* _Aim of the task_: Copy every line of the records below, swapping "common name" for "vernacular name" wherever it appears and keeping everything else the same.

* _Rows_:
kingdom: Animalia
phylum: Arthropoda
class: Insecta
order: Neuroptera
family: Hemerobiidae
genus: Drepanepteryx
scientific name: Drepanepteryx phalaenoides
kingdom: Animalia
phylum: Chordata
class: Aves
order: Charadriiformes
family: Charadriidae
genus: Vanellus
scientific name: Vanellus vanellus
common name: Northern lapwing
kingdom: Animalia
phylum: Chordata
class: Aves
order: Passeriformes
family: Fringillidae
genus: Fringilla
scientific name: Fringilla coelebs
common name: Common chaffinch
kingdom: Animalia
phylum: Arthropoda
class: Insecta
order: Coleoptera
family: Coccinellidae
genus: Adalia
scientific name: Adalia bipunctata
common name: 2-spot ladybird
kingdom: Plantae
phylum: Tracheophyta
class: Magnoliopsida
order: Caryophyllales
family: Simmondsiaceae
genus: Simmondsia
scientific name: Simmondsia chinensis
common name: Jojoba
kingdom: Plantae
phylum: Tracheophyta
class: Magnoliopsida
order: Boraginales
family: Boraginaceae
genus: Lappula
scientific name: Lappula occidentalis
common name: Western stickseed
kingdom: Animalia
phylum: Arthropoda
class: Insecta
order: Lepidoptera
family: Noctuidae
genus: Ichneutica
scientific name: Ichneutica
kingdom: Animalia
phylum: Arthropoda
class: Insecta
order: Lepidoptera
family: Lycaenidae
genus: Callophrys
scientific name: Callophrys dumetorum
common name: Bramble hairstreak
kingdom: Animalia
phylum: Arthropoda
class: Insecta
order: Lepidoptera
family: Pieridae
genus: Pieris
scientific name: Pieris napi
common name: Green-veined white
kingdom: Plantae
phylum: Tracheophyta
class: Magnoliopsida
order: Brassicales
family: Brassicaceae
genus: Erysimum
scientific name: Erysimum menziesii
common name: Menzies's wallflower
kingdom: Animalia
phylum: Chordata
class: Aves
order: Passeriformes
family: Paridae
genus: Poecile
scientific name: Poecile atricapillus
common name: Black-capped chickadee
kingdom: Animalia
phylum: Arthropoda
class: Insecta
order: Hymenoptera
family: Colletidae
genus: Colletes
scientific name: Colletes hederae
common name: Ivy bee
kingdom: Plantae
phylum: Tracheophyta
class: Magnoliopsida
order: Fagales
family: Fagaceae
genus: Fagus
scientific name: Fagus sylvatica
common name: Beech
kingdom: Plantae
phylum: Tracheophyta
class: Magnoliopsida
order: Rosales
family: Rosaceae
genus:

* _Reply to the task_:
kingdom: Animalia
phylum: Arthropoda
class: Insecta
order: Neuroptera
family: Hemerobiidae
genus: Drepanepteryx
scientific name: Drepanepteryx phalaenoides
kingdom: Animalia
phylum: Chordata
class: Aves
order: Charadriiformes
family: Charadriidae
genus: Vanellus
scientific name: Vanellus vanellus
vernacular name: Northern lapwing
kingdom: Animalia
phylum: Chordata
class: Aves
order: Passeriformes
family: Fringillidae
genus: Fringilla
scientific name: Fringilla coelebs
vernacular name: Common chaffinch
kingdom: Animalia
phylum: Arthropoda
class: Insecta
order: Coleoptera
family: Coccinellidae
genus: Adalia
scientific name: Adalia bipunctata
vernacular name: 2-spot ladybird
kingdom: Plantae
phylum: Tracheophyta
class: Magnoliopsida
order: Caryophyllales
family: Simmondsiaceae
genus: Simmondsia
scientific name: Simmondsia chinensis
vernacular name: Jojoba
kingdom: Plantae
phylum: Tracheophyta
class: Magnoliopsida
order: Boraginales
family: Boraginaceae
genus: Lappula
scientific name: Lappula occidentalis
vernacular name: Western stickseed
kingdom: Animalia
phylum: Arthropoda
class: Insecta
order: Lepidoptera
family: Noctuidae
genus: Ichneutica
scientific name: Ichneutica
kingdom: Animalia
phylum: Arthropoda
class: Insecta
order: Lepidoptera
family: Lycaenidae
genus: Callophrys
scientific name: Callophrys dumetorum
vernacular name: Bramble hairstreak
kingdom: Animalia
phylum: Arthropoda
class: Insecta
order: Lepidoptera
family: Pieridae
genus: Pieris
scientific name: Pieris napi
vernacular name: Green-veined white
kingdom: Plantae
phylum: Tracheophyta
class: Magnoliopsida
order: Brassicales
family: Brassicaceae
genus: Erysimum
scientific name: Erysimum menziesii
vernacular name: Menzies's wallflower
kingdom: Animalia
phylum: Chordata
class: Aves
order: Passeriformes
family: Paridae
genus: Poecile
scientific name: Poecile atricapillus
vernacular name: Black-capped chickadee
kingdom: Animalia
phylum: Arthropoda
class: Insecta
order: Hymenoptera
family: Colletidae
genus: Colletes
scientific name: Colletes hederae
vernacular name: Ivy bee
kingdom: Plantae
phylum: Tracheophyta
class: Magnoliopsida
order: Fagales
family: Fagaceae
genus: Fagus
scientific name: Fagus sylvatica
vernacular name: Beech
kingdom: Plantae
phylum: Tracheophyta
class: Magnoliopsida
order: Rosales
family: Rosaceae
genus:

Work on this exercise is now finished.